→ **EXERCISE DIRECTIONS**
Render the lines of the items below as a JSON list of strings, one string per line and with blank lines omitted. Include only the part that opens with the line containing "scientific name: Marmota flaviventris" and closes with the line containing "order: Opiliones".

→ **RECORDS FOR PROCESSING**
______________________________

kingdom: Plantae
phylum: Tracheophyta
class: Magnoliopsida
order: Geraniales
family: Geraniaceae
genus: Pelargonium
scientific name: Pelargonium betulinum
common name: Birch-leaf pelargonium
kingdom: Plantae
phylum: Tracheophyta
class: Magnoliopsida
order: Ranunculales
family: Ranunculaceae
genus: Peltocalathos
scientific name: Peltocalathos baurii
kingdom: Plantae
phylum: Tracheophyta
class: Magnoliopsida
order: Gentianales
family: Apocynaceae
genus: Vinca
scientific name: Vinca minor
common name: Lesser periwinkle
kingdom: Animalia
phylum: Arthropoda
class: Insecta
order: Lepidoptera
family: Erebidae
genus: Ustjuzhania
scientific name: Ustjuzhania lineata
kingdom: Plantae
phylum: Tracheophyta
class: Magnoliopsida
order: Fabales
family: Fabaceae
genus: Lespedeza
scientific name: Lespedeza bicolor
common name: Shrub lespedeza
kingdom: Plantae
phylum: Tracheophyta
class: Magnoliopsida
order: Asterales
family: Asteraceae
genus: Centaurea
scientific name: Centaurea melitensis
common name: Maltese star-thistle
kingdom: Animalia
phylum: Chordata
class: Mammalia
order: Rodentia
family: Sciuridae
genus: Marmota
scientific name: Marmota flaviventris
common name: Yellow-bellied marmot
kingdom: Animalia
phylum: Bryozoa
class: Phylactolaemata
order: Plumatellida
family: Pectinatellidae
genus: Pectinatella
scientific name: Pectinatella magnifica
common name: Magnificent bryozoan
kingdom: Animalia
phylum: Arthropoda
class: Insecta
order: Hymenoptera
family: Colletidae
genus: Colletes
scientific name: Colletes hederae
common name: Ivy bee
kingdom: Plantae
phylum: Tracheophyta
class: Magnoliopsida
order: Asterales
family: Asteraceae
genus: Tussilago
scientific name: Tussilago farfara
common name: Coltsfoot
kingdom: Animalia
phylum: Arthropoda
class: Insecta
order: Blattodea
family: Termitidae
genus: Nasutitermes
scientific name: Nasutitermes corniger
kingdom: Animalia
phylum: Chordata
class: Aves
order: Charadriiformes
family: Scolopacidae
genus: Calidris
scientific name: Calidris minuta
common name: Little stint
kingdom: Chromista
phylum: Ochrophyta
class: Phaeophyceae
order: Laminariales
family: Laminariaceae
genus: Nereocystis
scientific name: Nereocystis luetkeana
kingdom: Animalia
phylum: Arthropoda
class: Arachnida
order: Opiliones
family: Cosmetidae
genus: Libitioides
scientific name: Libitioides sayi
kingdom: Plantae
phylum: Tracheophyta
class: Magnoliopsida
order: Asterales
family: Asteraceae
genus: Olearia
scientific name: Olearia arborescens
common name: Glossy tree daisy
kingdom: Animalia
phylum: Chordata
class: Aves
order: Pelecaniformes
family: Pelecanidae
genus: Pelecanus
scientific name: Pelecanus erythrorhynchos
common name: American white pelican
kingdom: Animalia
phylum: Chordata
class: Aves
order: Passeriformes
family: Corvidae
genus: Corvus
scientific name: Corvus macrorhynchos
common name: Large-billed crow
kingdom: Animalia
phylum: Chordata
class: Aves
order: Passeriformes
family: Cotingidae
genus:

______________________________

→ **SOLUTION TO THIS EXERCISE**
[
  "scientific name: Marmota flaviventris",
  "common name: Yellow-bellied marmot",
  "kingdom: Animalia",
  "phylum: Bryozoa",
  "class: Phylactolaemata",
  "order: Plumatellida",
  "family: Pectinatellidae",
  "genus: Pectinatella",
  "scientific name: Pectinatella magnifica",
  "common name: Magnificent bryozoan",
  "kingdom: Animalia",
  "phylum: Arthropoda",
  "class: Insecta",
  "order: Hymenoptera",
  "family: Colletidae",
  "genus: Colletes",
  "scientific name: Colletes hederae",
  "common name: Ivy bee",
  "kingdom: Plantae",
  "phylum: Tracheophyta",
  "class: Magnoliopsida",
  "order: Asterales",
  "family: Asteraceae",
  "genus: Tussilago",
  "scientific name: Tussilago farfara",
  "common name: Coltsfoot",
  "kingdom: Animalia",
  "phylum: Arthropoda",
  "class: Insecta",
  "order: Blattodea",
  "family: Termitidae",
  "genus: Nasutitermes",
  "scientific name: Nasutitermes corniger",
  "kingdom: Animalia",
  "phylum: Chordata",
  "class: Aves",
  "order: Charadriiformes",
  "family: Scolopacidae",
  "genus: Calidris",
  "scientific name: Calidris minuta",
  "common name: Little stint",
  "kingdom: Chromista",
  "phylum: Ochrophyta",
  "class: Phaeophyceae",
  "order: Laminariales",
  "family: Laminariaceae",
  "genus: Nereocystis",
  "scientific name: Nereocystis luetkeana",
  "kingdom: Animalia",
  "phylum: Arthropoda",
  "class: Arachnida",
  "order: Opiliones"
]